▸ WORK REQUIRED: From the article below on Americans who hope to write a book, extract word for word the passage from "Spurred on by" up to and including "error of 3%.".

▸ EXTRACT PROVIDED:
——————

Spurred on by the riotous success of book industry “outsiders” like Dan Brown, Jessica Cutler, Lauren Weisberger and David Balducci, more and more Americans are beginning to say, “Hey, maybe I can write a book too.”

According to a new survey by Arielle Ford, founder of book advisory site and the marketing force behind mind-body healer Deepak Chopra and the best-selling “Chicken Soup for the Soul” series, 44% of Americans have at least considered writing a book, and 34% of Americans are actually likely to sit down and write one -- even if they have to wait until retirement to do it.

But not everyone expects to make big bucks from it -- only 19% of Americans actually think that writing a book is a good way to get rich.

The random telephone survey of 1,109 Americans was taken May 5 to May 8 with the assistance of Opinion Research Corp. of Princeton, N.J., and has a margin of error of 3%.

“Dan Brown’s first three books went nowhere -- and then came ‘The Da Vinci Code,’ which has made book publishing history,” says Ford. “And best-selling novelist David Baldacci did not sell a single manuscript for 15 years. For years, the trial lawyer rushed downstairs to his home office at 10 p.m. each night to write for four hours. For years, he wrote in obscurity with no feedback except rejection slips.”

Other outsiders who have persevered their way to success include Lauren Weisberger, whose book “The Devil Wears Prada” has been turned into a Meryl Streep movie that opens this weekend, and former Senatorial intern Jessica Cutler, whose risqué book “The Washingtonienne” has been optioned for an HBO series by Sarah Jessica Parker and her Pretty Matches production company.

“You can make great money as an author,” says Ford. “It is a combination of perseverence, hard work -- and, of course, luck!" And she knows of what she speaks: Not only has Ford written four top-selling self-help books herself -- her “Hot Chocolate for the Mystical Soul” made a number of best-sellers lists -- but her sister Debbie has had a New York Times best-seller as well.

"And we're working on getting my brother his own best-seller too," jokes Ford about her family's amazing book-selling success. (Her brother Mike Ford is a Texas-based trial consultant -- and that's the field that gave "Dr. Phil" McGraw his big start.)

What do America’s would-be authors want to write about? Ford’s new survey gives us a few clues.

——————

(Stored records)
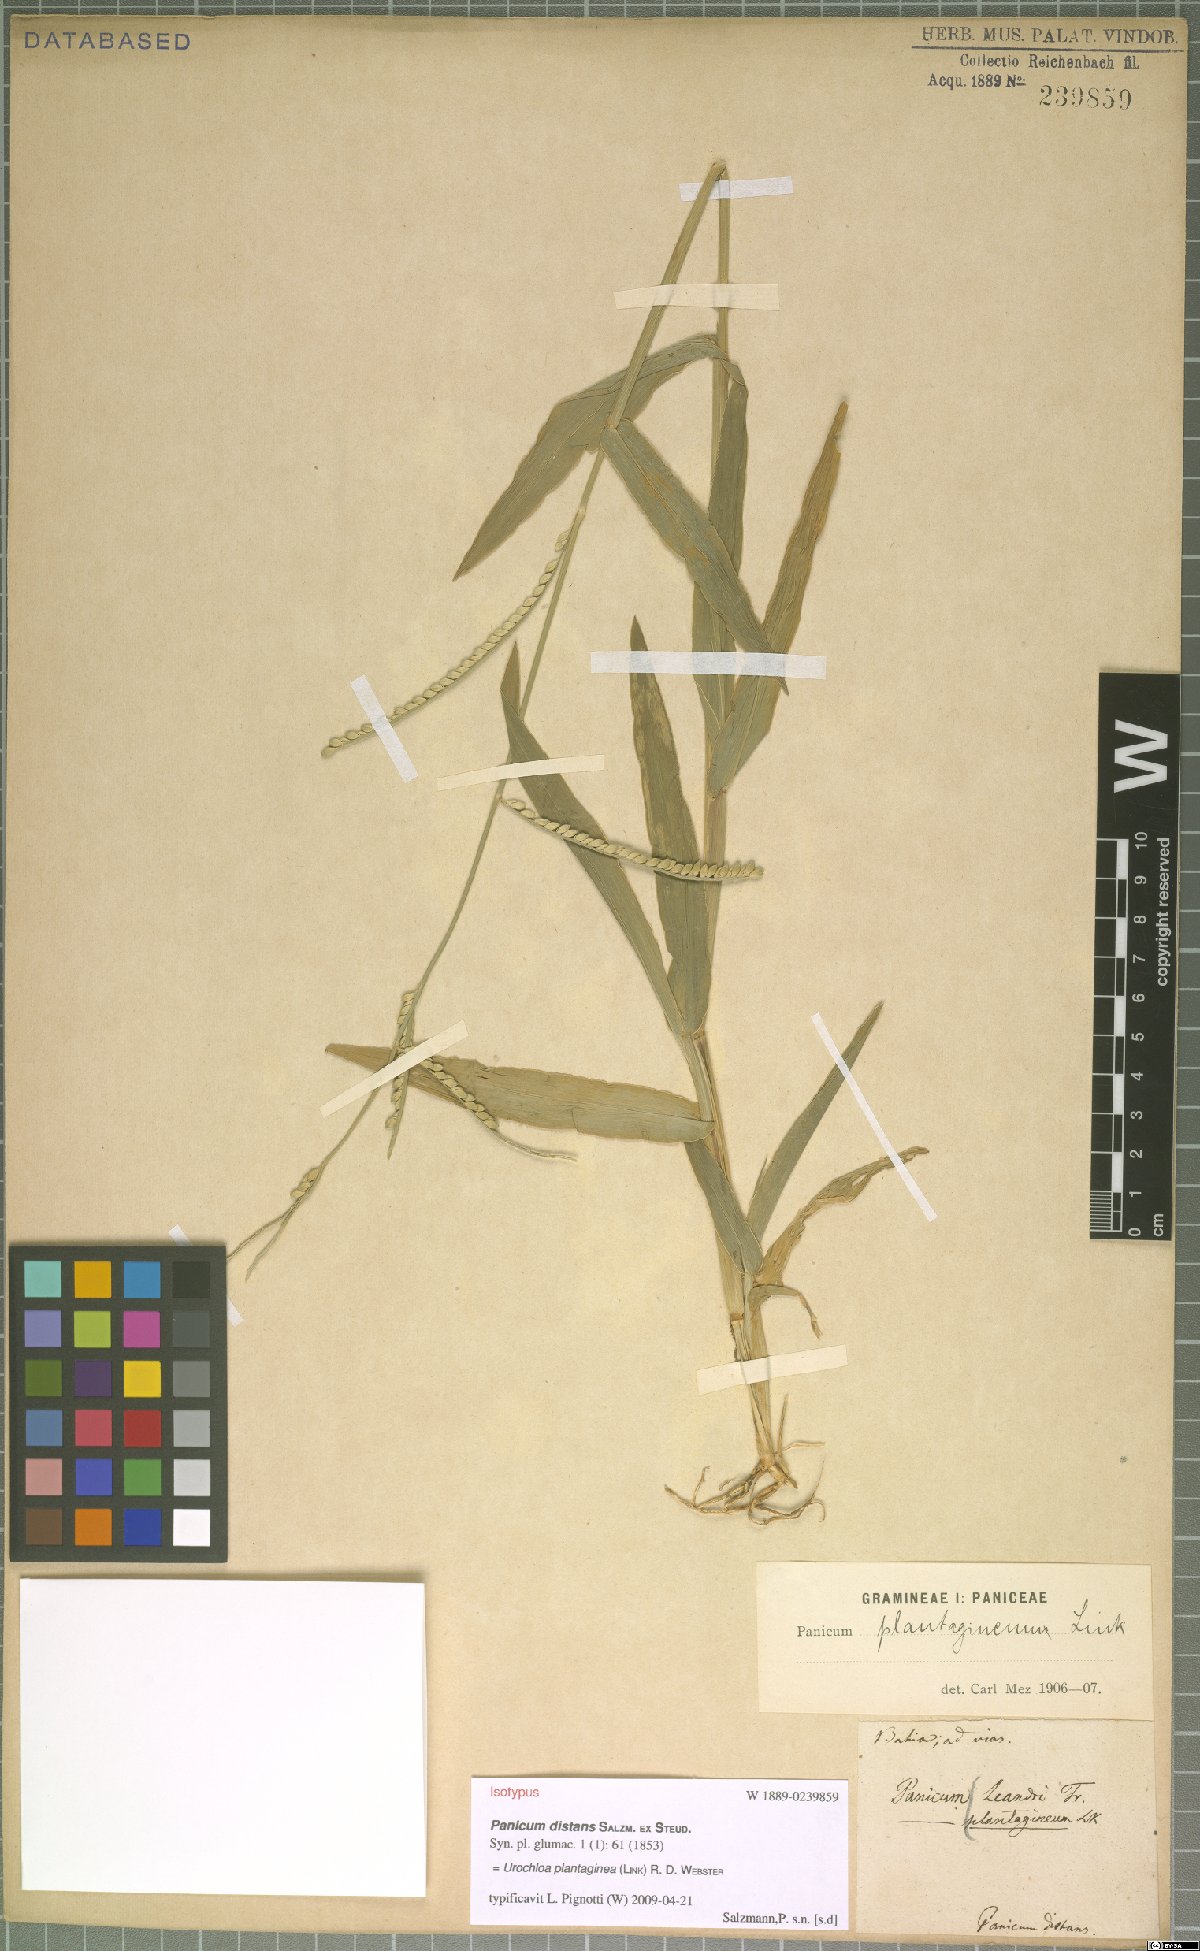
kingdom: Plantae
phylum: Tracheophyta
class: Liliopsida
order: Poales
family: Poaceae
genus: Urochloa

——————

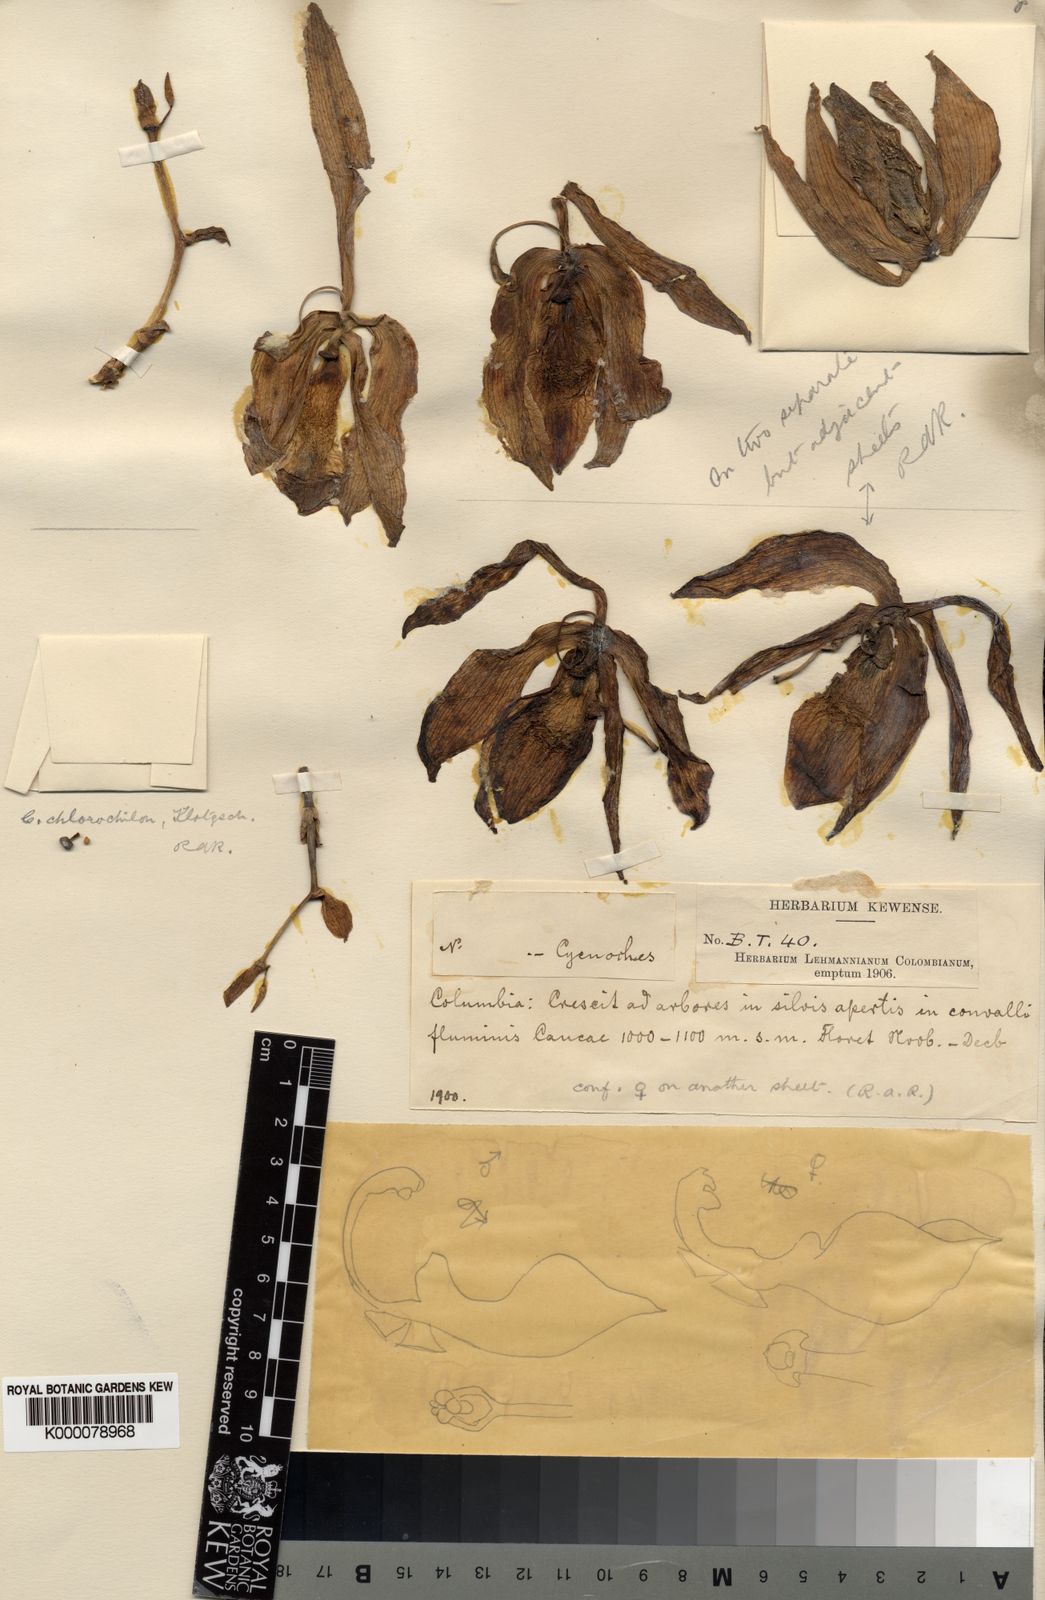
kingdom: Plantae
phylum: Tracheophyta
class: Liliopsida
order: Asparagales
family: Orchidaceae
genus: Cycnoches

——————

▸ RESULT OF THIS TASK:
Spurred on by the riotous success of book industry “outsiders” like Dan Brown, Jessica Cutler, Lauren Weisberger and David Balducci, more and more Americans are beginning to say, “Hey, maybe I can write a book too.”

According to a new survey by Arielle Ford, founder of book advisory site and the marketing force behind mind-body healer Deepak Chopra and the best-selling “Chicken Soup for the Soul” series, 44% of Americans have at least considered writing a book, and 34% of Americans are actually likely to sit down and write one -- even if they have to wait until retirement to do it.

But not everyone expects to make big bucks from it -- only 19% of Americans actually think that writing a book is a good way to get rich.

The random telephone survey of 1,109 Americans was taken May 5 to May 8 with the assistance of Opinion Research Corp. of Princeton, N.J., and has a margin of error of 3%.